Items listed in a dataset
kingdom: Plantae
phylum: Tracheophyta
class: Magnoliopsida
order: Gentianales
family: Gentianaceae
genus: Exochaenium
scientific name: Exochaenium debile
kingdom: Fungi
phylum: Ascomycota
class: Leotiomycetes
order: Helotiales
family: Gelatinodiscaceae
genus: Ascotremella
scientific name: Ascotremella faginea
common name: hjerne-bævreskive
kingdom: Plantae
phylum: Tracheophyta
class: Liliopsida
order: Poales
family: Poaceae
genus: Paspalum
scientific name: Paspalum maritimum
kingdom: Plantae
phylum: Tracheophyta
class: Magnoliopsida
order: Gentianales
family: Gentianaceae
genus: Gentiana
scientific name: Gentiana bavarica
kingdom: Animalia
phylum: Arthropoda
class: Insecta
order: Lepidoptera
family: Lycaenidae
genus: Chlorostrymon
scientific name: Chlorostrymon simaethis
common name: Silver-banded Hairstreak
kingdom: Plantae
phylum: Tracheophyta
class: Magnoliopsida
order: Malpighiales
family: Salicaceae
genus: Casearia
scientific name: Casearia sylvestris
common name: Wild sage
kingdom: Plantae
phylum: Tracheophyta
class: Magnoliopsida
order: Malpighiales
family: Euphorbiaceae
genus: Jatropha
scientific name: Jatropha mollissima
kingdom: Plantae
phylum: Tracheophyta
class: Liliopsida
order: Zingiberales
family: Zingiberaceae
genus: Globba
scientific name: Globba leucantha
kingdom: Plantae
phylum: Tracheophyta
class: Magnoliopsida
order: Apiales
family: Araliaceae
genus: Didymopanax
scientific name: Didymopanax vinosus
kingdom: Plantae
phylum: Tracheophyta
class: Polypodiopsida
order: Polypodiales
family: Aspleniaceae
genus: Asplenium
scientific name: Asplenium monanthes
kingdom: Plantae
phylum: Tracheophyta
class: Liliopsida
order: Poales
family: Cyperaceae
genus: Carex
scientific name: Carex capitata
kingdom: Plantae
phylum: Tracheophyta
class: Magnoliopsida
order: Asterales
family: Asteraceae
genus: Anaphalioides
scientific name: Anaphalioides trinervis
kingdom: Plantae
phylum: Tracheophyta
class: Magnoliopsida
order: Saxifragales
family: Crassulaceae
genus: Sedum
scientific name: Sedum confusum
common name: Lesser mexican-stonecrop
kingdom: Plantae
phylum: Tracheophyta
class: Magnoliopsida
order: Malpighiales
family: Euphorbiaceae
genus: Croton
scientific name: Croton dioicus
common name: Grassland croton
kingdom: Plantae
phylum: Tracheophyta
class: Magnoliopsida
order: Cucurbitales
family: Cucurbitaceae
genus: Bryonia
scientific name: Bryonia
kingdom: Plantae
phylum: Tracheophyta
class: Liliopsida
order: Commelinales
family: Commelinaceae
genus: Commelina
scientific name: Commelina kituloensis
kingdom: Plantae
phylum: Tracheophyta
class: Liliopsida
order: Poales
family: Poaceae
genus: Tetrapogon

Short task:
Return these lines unchanged, covering every row.

Response to the exercise:
kingdom: Plantae
phylum: Tracheophyta
class: Magnoliopsida
order: Gentianales
family: Gentianaceae
genus: Exochaenium
scientific name: Exochaenium debile
kingdom: Fungi
phylum: Ascomycota
class: Leotiomycetes
order: Helotiales
family: Gelatinodiscaceae
genus: Ascotremella
scientific name: Ascotremella faginea
common name: hjerne-bævreskive
kingdom: Plantae
phylum: Tracheophyta
class: Liliopsida
order: Poales
family: Poaceae
genus: Paspalum
scientific name: Paspalum maritimum
kingdom: Plantae
phylum: Tracheophyta
class: Magnoliopsida
order: Gentianales
family: Gentianaceae
genus: Gentiana
scientific name: Gentiana bavarica
kingdom: Animalia
phylum: Arthropoda
class: Insecta
order: Lepidoptera
family: Lycaenidae
genus: Chlorostrymon
scientific name: Chlorostrymon simaethis
common name: Silver-banded Hairstreak
kingdom: Plantae
phylum: Tracheophyta
class: Magnoliopsida
order: Malpighiales
family: Salicaceae
genus: Casearia
scientific name: Casearia sylvestris
common name: Wild sage
kingdom: Plantae
phylum: Tracheophyta
class: Magnoliopsida
order: Malpighiales
family: Euphorbiaceae
genus: Jatropha
scientific name: Jatropha mollissima
kingdom: Plantae
phylum: Tracheophyta
class: Liliopsida
order: Zingiberales
family: Zingiberaceae
genus: Globba
scientific name: Globba leucantha
kingdom: Plantae
phylum: Tracheophyta
class: Magnoliopsida
order: Apiales
family: Araliaceae
genus: Didymopanax
scientific name: Didymopanax vinosus
kingdom: Plantae
phylum: Tracheophyta
class: Polypodiopsida
order: Polypodiales
family: Aspleniaceae
genus: Asplenium
scientific name: Asplenium monanthes
kingdom: Plantae
phylum: Tracheophyta
class: Liliopsida
order: Poales
family: Cyperaceae
genus: Carex
scientific name: Carex capitata
kingdom: Plantae
phylum: Tracheophyta
class: Magnoliopsida
order: Asterales
family: Asteraceae
genus: Anaphalioides
scientific name: Anaphalioides trinervis
kingdom: Plantae
phylum: Tracheophyta
class: Magnoliopsida
order: Saxifragales
family: Crassulaceae
genus: Sedum
scientific name: Sedum confusum
common name: Lesser mexican-stonecrop
kingdom: Plantae
phylum: Tracheophyta
class: Magnoliopsida
order: Malpighiales
family: Euphorbiaceae
genus: Croton
scientific name: Croton dioicus
common name: Grassland croton
kingdom: Plantae
phylum: Tracheophyta
class: Magnoliopsida
order: Cucurbitales
family: Cucurbitaceae
genus: Bryonia
scientific name: Bryonia
kingdom: Plantae
phylum: Tracheophyta
class: Liliopsida
order: Commelinales
family: Commelinaceae
genus: Commelina
scientific name: Commelina kituloensis
kingdom: Plantae
phylum: Tracheophyta
class: Liliopsida
order: Poales
family: Poaceae
genus: Tetrapogon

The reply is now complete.